Written task: Reproduce the listing in full, pictures excluded.

Dataset records:
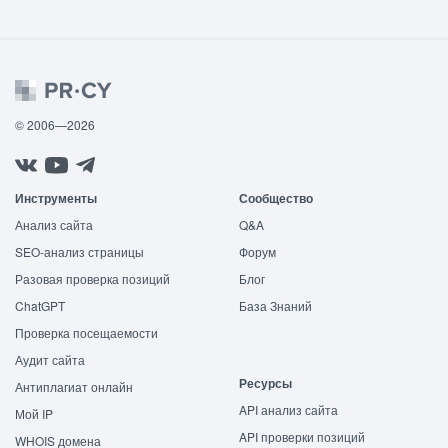
© 2006—2026
Инструменты
Сообщество
Анализ сайта
Q&A
SEO-анализ страницы
Форум
Разовая проверка позиций
Блог
ChatGPT
База Знаний
Проверка посещаемости
Аудит сайта
Ресурсы
Антиплагиат онлайн
API анализ сайта
Мой IP
API проверки позиций
WHOIS домена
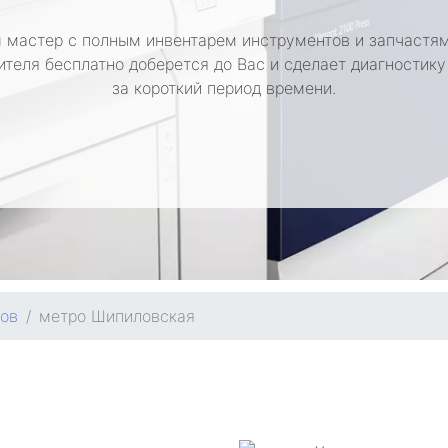
 мастер с полным инвентарем инструментов и запчастям
ителя бесплатно доберется до Вас и сделает диагностику
за короткий период времени.
ров
метро Шипиловская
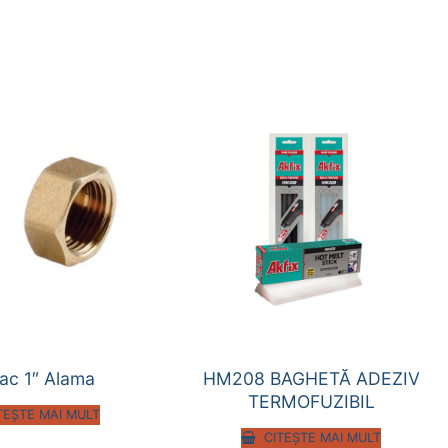
ac 1″ Alama
HM208 BAGHETĂ ADEZIV
TERMOFUZIBIL
TEȘTE MAI MULT
CITEȘTE MAI MULT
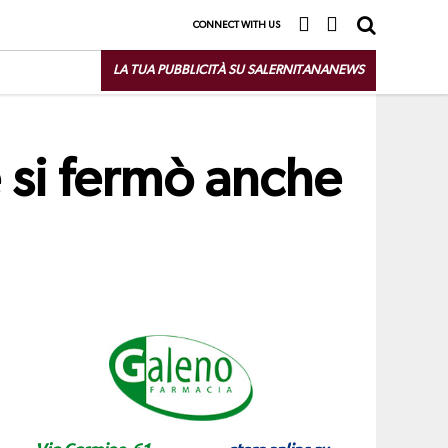
CONNECT WITH US
LA TUA PUBBLICITÀ SU SALERNITANANEWS
e si fermò anche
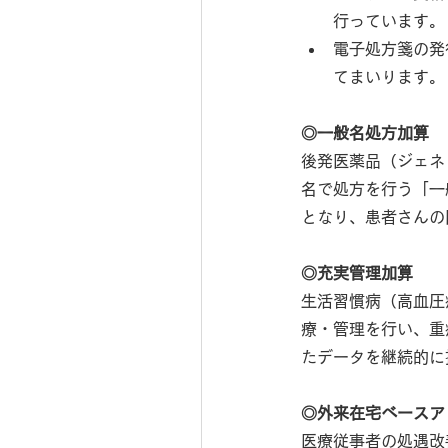
行っています。
電子処方箋の発
てまいります。
◎一般名処方加算
後発医薬品（ジェネ
名で処方を行う「一
となり、患者さんの
◎充実管理加算
生活習慣病（高血圧
療・管理を行い、重
たデータを継続的に
◎外来在宅ベースア
医療従事者の処遇改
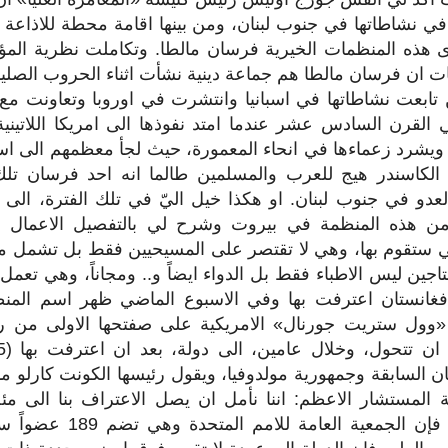
ي نشاطاتها في جنوب لبنان، ومن بينها اقامة محطة للاذاعة و
 هذه المنظمات الخيرية فرسان مالطا. وتكاملت نظرية الم
 ان فرسان مالطا هم جماعة دينية نشأت اثناء الحروب الصلي
 تابعت نشاطاتها في اسبانيا وانتشرت في اوروبا وتعاونت مع 
القرن السادس عشر عندما امتد نفوذها الى امريكا اللاتيني
 ويشرد زعماءها في انحاء المعمورة، حيث لجأ معظمهم الى اسبان
ء الكاسندر هيج للعرب والمسلمين طالما انه احد فرسان تل
العدو في جنوب لبنان. او هكذا خيل اليّ في تلك الفترة، الى
من هذه المنظمة في بيروت وشرح لي بالتفصيل الاعمال الخ
تي ستقوم بها، وهي لا تقتصر على المسيحيين فقط بل تشمل من
اجين ليس الاطباء فقط بل الدواء ايضاً و.. ومجاناً، وهي تع
افغانستان اعترفت بها وفي الاسبوع الماضي ظهر اسم المن
وول ستريت جورنال» الامريكية على صفتحها الاولى من ر
 السابقة وجمهورية مولدوفيا، ويقول رئيسها الكونت كارلو ما
لمستشار الاعظم: اننا نأمل ان يصل الاعتراف بنا الى مئة 
المقبل، وعندئذ فإن الجمعية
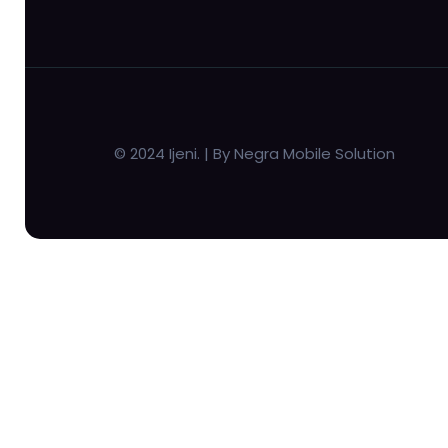
© 2024 Ijeni. | By Negra Mobile Solution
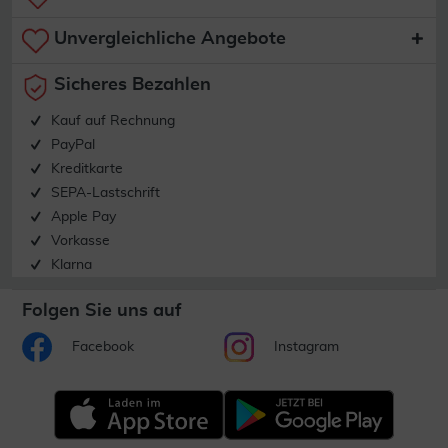
Unvergleichliche Angebote
Sicheres Bezahlen
Kauf auf Rechnung
PayPal
Kreditkarte
SEPA-Lastschrift
Apple Pay
Vorkasse
Klarna
Folgen Sie uns auf
Facebook
Instagram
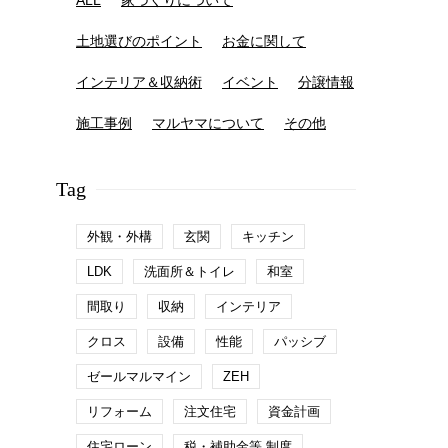
ALL
家づくりについて
土地選びのポイント
お金に関して
インテリア＆収納術
イベント
分譲情報
施工事例
マルヤマについて
その他
Tag
外観・外構
玄関
キッチン
LDK
洗面所＆トイレ
和室
間取り
収納
インテリア
クロス
設備
性能
パッシブ
ゼールマルマイン
ZEH
リフォーム
注文住宅
資金計画
住宅ローン
税・補助金等 制度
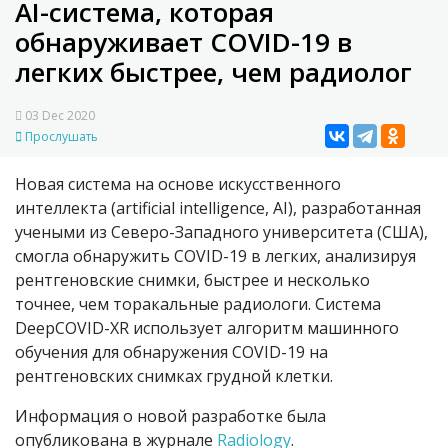
AI-система, которая
обнаруживает COVID-19 в
легких быстрее, чем радиолог
03 Dec 2020
Прослушать
Новая система на основе искусственного
интеллекта
(artificial intelligence, AI)
, разработанная
учеными из Северо-Западного университета
(США),
смогла обнаружить
COVID
-19 в легких, анализируя
рентгеновские снимки, быстрее и несколько
точнее, чем торакальные радиологи. Система
DeepCOVID-XR использует алгоритм машинного
обучения для обнаружения
COVID
-19 на
рентгеновских снимках грудной клетки.
Информация о новой разработке была
опубликована в журнале
Radiology
.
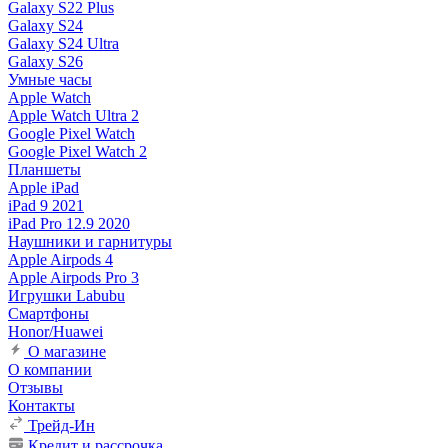
Galaxy S22 Plus
Galaxy S24
Galaxy S24 Ultra
Galaxy S26
Умные часы
Apple Watch
Apple Watch Ultra 2
Google Pixel Watch
Google Pixel Watch 2
Планшеты
Apple iPad
iPad 9 2021
iPad Pro 12.9 2020
Наушники и гарнитуры
Apple Airpods 4
Apple Airpods Pro 3
Игрушки Labubu
Смартфоны
Honor/Huawei
О магазине
О компании
Отзывы
Контакты
Трейд-Ин
Кредит и рассрочка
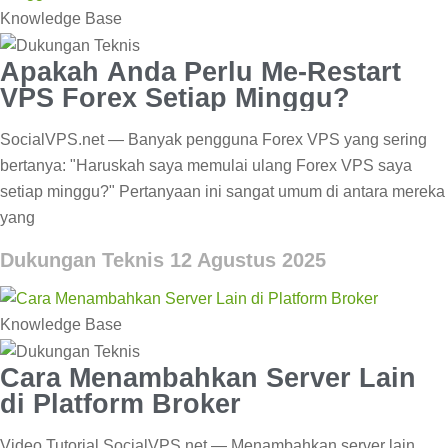
Knowledge Base
Apakah Anda Perlu Me-Restart
VPS Forex Setiap Minggu?
SocialVPS.net — Banyak pengguna Forex VPS yang sering
bertanya: "Haruskah saya memulai ulang Forex VPS saya
setiap minggu?" Pertanyaan ini sangat umum di antara mereka
yang
Dukungan Teknis
12 Agustus 2025
Knowledge Base
Cara Menambahkan Server Lain
di Platform Broker
Video Tutorial SocialVPS.net — Menambahkan server lain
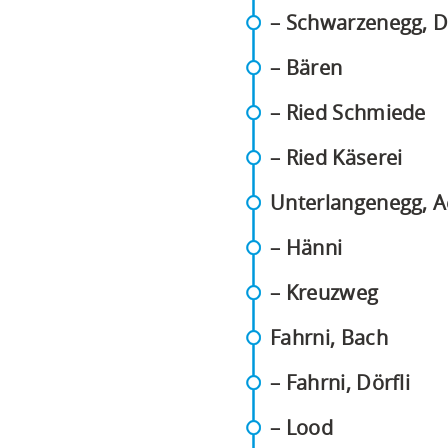
– Schwarzenegg, D
(PDF)
– Bären
(P
– Ried Schmiede
(PDF
– Ried Käserei
Unterlangenegg, A
(PDF)
– Hänni
(PDF)
– Kreuzweg
(PDF)
Fahrni, Bach
(PD
– Fahrni, Dörfli
(PDF)
– Lood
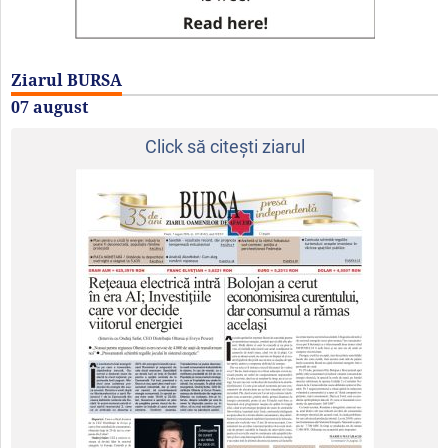
Ziarul BURSA
07 august
Click să citeşti ziarul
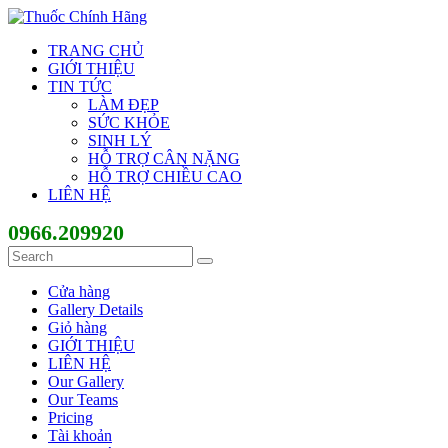
TRANG CHỦ
GIỚI THIỆU
TIN TỨC
LÀM ĐẸP
SỨC KHỎE
SINH LÝ
HỖ TRỢ CÂN NẶNG
HỖ TRỢ CHIỀU CAO
LIÊN HỆ
0966.209920
Cửa hàng
Gallery Details
Giỏ hàng
GIỚI THIỆU
LIÊN HỆ
Our Gallery
Our Teams
Pricing
Tài khoản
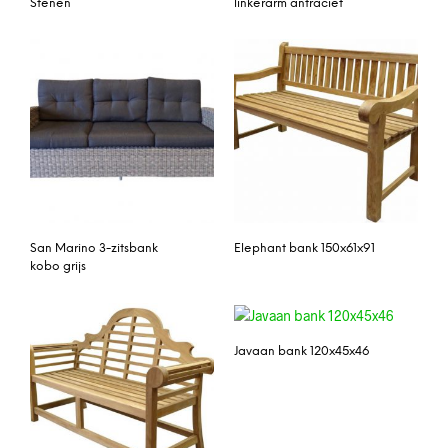
Stenen
linkerarm antraciet
San Marino 3-zitsbank
Elephant bank 150x61x91
kobo grijs
Javaan bank 120x45x46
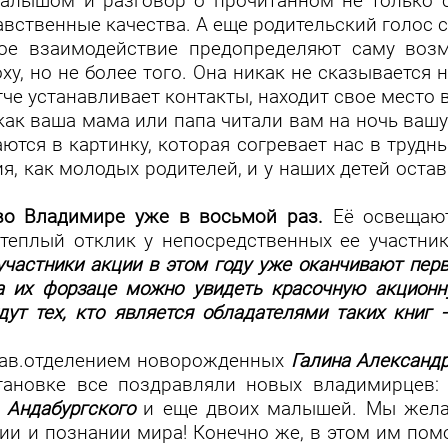
 малышом и разговор о прочитанном не только 
равственные качества. А еще родительский голос 
ое взаимодействие предопределяют саму возм
ху, но не более того. Она никак не сказываетс
гче устанавливает контакты, находит свое место 
как ваша мама или папа читали вам на ночь ваш
ются в картинку, которая согревает нас в трудн
, как молодых родителей, и у наших детей остав
 во Владимире уже в восьмой раз.
Её освещаю
 теплый отклик у непосредственных ее участни
участники акции в этом году уже оканчивают перв
на их форзаце можно увидеть красочную акционн
дут тех, кто является обладателями таких книг 
зав.отделением новорожденных
Галина Александ
становке все поздравляли новых владимирцев
 Андабургского
и еще двоих малышей. Мы жела
ии и познании мира! Конечно же, в этом им помо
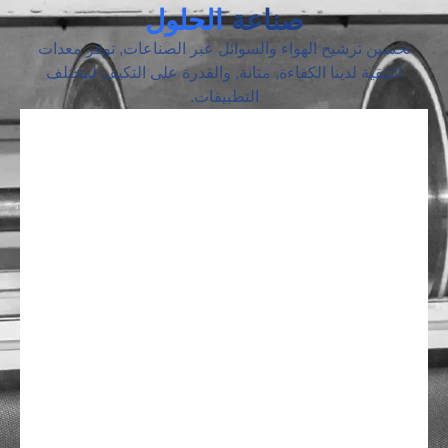
صناعة
الحلول
تحسين ترشيح الهواء والسوائل عبر الصناعات, توفر معدات
التنقية لدينا الكفاءة, متانة, والقدرة على التكيف لمختلف
التطبيقات.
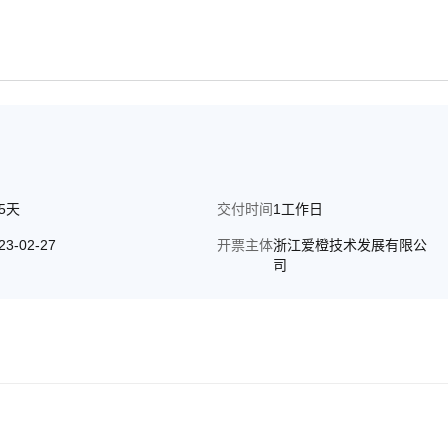
65天
交付时间
1工作日
23-02-27
开票主体
浙江爱橙技术发展有限公
司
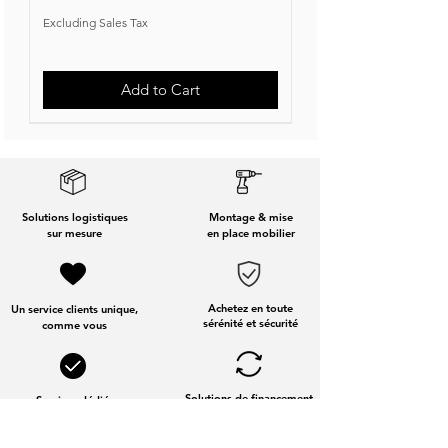
Excluding Sales Tax
Add to Cart
Nouvelle Collection
Nouveauté
Solutions logistiques
Montage & mise
sur mesure
en place mobilier
Achetez en toute
Un service clients unique,
sérénité et sécurité
comme vous
Solutions de financement
Services dédiés
aux entreprises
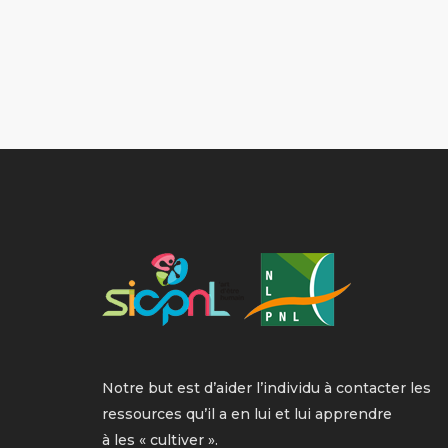
Notre but est d’aider l’individu à contacter les
ressources qu’il a en lui et lui apprendre
à les « cultiver ».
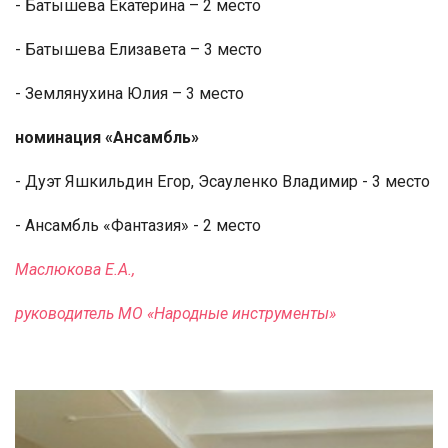
- Батышева Екатерина – 2 место
- Батышева Елизавета – 3 место
- Землянухина Юлия – 3 место
номинация «Ансамбль»
- Дуэт Яшкильдин Егор, Эсауленко Владимир - 3 место
- Ансамбль «Фантазия» - 2 место
Маслюкова Е.А.,
руководитель МО «Народные инструменты»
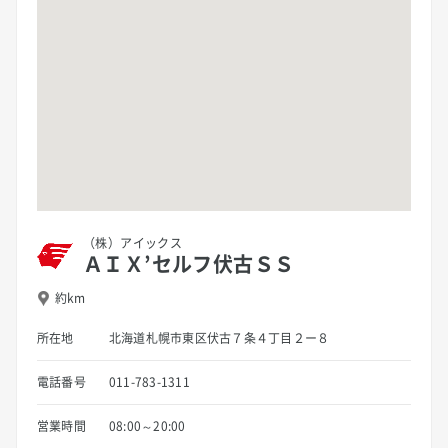
（株）アイックス
ＡＩＸ’セルフ伏古ＳＳ
約km
所在地
北海道札幌市東区伏古７条４丁目２ー８
電話番号
011-783-1311
営業時間
08:00～20:00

Answer to the problem:
© 2006—2026
Инструменты
Сообщество
Анализ сайта
Q&A
SEO-анализ страницы
Форум
Разовая проверка позиций
Блог
ChatGPT
База Знаний
Проверка посещаемости
Аудит сайта
Ресурсы
Антиплагиат онлайн
API анализ сайта
Мой IP
API проверки позиций
WHOIS домена
 мастер с полным инвентарем инструментов и запчастям
ителя бесплатно доберется до Вас и сделает диагностику
за короткий период времени.
ров
метро Шипиловская
ac 1″ Alama
HM208 BAGHETĂ ADEZIV
TERMOFUZIBIL
TEȘTE MAI MULT
CITEȘTE MAI MULT
CONNECT WITH US
LA TUA PUBBLICITÀ SU SALERNITANANEWS
e si fermò anche
行っています。
電子処方箋の発
てまいります。
◎一般名処方加算
後発医薬品（ジェネ
名で処方を行う「一
となり、患者さんの
◎充実管理加算
生活習慣病（高血圧
療・管理を行い、重
たデータを継続的に
◎外来在宅ベースア
医療従事者の処遇改
ي نشاطاتها في جنوب لبنان، ومن بينها اقامة محطة للاذاعة و
 هذه المنظمات الخيرية فرسان مالطا. وتكاملت نظرية الم
 ان فرسان مالطا هم جماعة دينية نشأت اثناء الحروب الصلي
 تابعت نشاطاتها في اسبانيا وانتشرت في اوروبا وتعاونت مع 
القرن السادس عشر عندما امتد نفوذها الى امريكا اللاتيني
 ويشرد زعماءها في انحاء المعمورة، حيث لجأ معظمهم الى اسبان
ء الكاسندر هيج للعرب والمسلمين طالما انه احد فرسان تل
العدو في جنوب لبنان. او هكذا خيل اليّ في تلك الفترة، الى
من هذه المنظمة في بيروت وشرح لي بالتفصيل الاعمال الخ
تي ستقوم بها، وهي لا تقتصر على المسيحيين فقط بل تشمل من
اجين ليس الاطباء فقط بل الدواء ايضاً و.. ومجاناً، وهي تع
افغانستان اعترفت بها وفي الاسبوع الماضي ظهر اسم المن
وول ستريت جورنال» الامريكية على صفتحها الاولى من ر
 السابقة وجمهورية مولدوفيا، ويقول رئيسها الكونت كارلو ما
لمستشار الاعظم: اننا نأمل ان يصل الاعتراف بنا الى مئة 
المقبل، وعندئذ فإن الجمعية
© 2024 Ijeni. | By Negra Mobile Solution
Unvergleichliche Angebote
Sicheres Bezahlen
Kauf auf Rechnung
PayPal
Kreditkarte
SEPA-Lastschrift
Apple Pay
Vorkasse
Klarna
Folgen Sie uns auf
Facebook
Instagram
ALL
家づくりについて
土地選びのポイント
お金に関して
インテリア＆収納術
イベント
分譲情報
施工事例
マルヤマについて
その他
Tag
外観・外構
玄関
キッチン
LDK
洗面所＆トイレ
和室
間取り
収納
インテリア
クロス
設備
性能
パッシブ
ゼールマルマイン
ZEH
リフォーム
注文住宅
資金計画
住宅ローン
税・補助金等 制度
AI-система, которая
обнаруживает COVID-19 в
легких быстрее, чем радиолог
03 Dec 2020
Прослушать
Новая система на основе искусственного
интеллекта
(artificial intelligence, AI)
, разработанная
учеными из Северо-Западного университета
(США),
смогла обнаружить
COVID
-19 в легких, анализируя
рентгеновские снимки, быстрее и несколько
точнее, чем торакальные радиологи. Система
DeepCOVID-XR использует алгоритм машинного
обучения для обнаружения
COVID
-19 на
рентгеновских снимках грудной клетки.
Информация о новой разработке была
опубликована в журнале
Radiology
.
Galaxy S22 Plus
Galaxy S24
Galaxy S24 Ultra
Galaxy S26
Умные часы
Apple Watch
Apple Watch Ultra 2
Google Pixel Watch
Google Pixel Watch 2
Планшеты
Apple iPad
iPad 9 2021
iPad Pro 12.9 2020
Наушники и гарнитуры
Apple Airpods 4
Apple Airpods Pro 3
Игрушки Labubu
Смартфоны
Honor/Huawei
О магазине
О компании
Отзывы
Контакты
Трейд-Ин
Кредит и рассрочка
Knowledge Base
Apakah Anda Perlu Me-Restart
VPS Forex Setiap Minggu?
SocialVPS.net — Banyak pengguna Forex VPS yang sering
bertanya: "Haruskah saya memulai ulang Forex VPS saya
setiap minggu?" Pertanyaan ini sangat umum di antara mereka
yang
Dukungan Teknis
12 Agustus 2025
Knowledge Base
Cara Menambahkan Server Lain
di Platform Broker
Video Tutorial SocialVPS.net — Menambahkan server lain
– Schwarzenegg, D
(PDF)
– Bären
(P
– Ried Schmiede
(PDF
– Ried Käserei
Unterlangenegg, A
(PDF)
– Hänni
(PDF)
– Kreuzweg
(PDF)
Fahrni, Bach
(PD
– Fahrni, Dörfli
(PDF)
– Lood
Ziarul BURSA
07 august
Click să citeşti ziarul
TRANG CHỦ
GIỚI THIỆU
TIN TỨC
LÀM ĐẸP
SỨC KHỎE
SINH LÝ
HỖ TRỢ CÂN NẶNG
HỖ TRỢ CHIỀU CAO
LIÊN HỆ
0966.209920
Cửa hàng
Gallery Details
Giỏ hàng
GIỚI THIỆU
LIÊN HỆ
Our Gallery
Our Teams
Pricing
Tài khoản
Stenen
linkerarm antraciet
San Marino 3-zitsbank
Elephant bank 150x61x91
kobo grijs
Javaan bank 120x45x46
 малышом и разговор о прочитанном не только 
равственные качества. А еще родительский голос 
ое взаимодействие предопределяют саму возм
ху, но не более того. Она никак не сказываетс
гче устанавливает контакты, находит свое место 
как ваша мама или папа читали вам на ночь ваш
ются в картинку, которая согревает нас в трудн
, как молодых родителей, и у наших детей остав
 во Владимире уже в восьмой раз.
Её освещаю
 теплый отклик у непосредственных ее участни
участники акции в этом году уже оканчивают перв
на их форзаце можно увидеть красочную акционн
дут тех, кто является обладателями таких книг 
зав.отделением новорожденных
Галина Александ
становке все поздравляли новых владимирцев
 Андабургского
и еще двоих малышей. Мы жела
ии и познании мира! Конечно же, в этом им помо
صناعة
الحلول
تحسين ترشيح الهواء والسوائل عبر الصناعات, توفر معدات
التنقية لدينا الكفاءة, متانة, والقدرة على التكيف لمختلف
التطبيقات.
65天
交付时间
1工作日
23-02-27
开票主体
浙江爱橙技术发展有限公
司
Excluding Sales Tax
Add to Cart
Nouvelle Collection
Nouveauté
Solutions logistiques
Montage & mise
sur mesure
en place mobilier
Achetez en toute
Un service clients unique,
sérénité et sécurité
comme vous
Solutions de financement
Services dédiés
aux entreprises
Notre but est d’aider l’individu à contacter les
ressources qu’il a en lui et lui apprendre
à les « cultiver ».
- Батышева Екатерина – 2 место
- Батышева Елизавета – 3 место
- Землянухина Юлия – 3 место
номинация «Ансамбль»
- Дуэт Яшкильдин Егор, Эсауленко Владимир - 3 место
- Ансамбль «Фантазия» - 2 место
Маслюкова Е.А.,
руководитель МО «Народные инструменты»
（株）アイックス
ＡＩＸ’セルフ伏古ＳＳ
約km
所在地
北海道札幌市東区伏古７条４丁目２ー８
電話番号
011-783-1311
営業時間
08:00～20:00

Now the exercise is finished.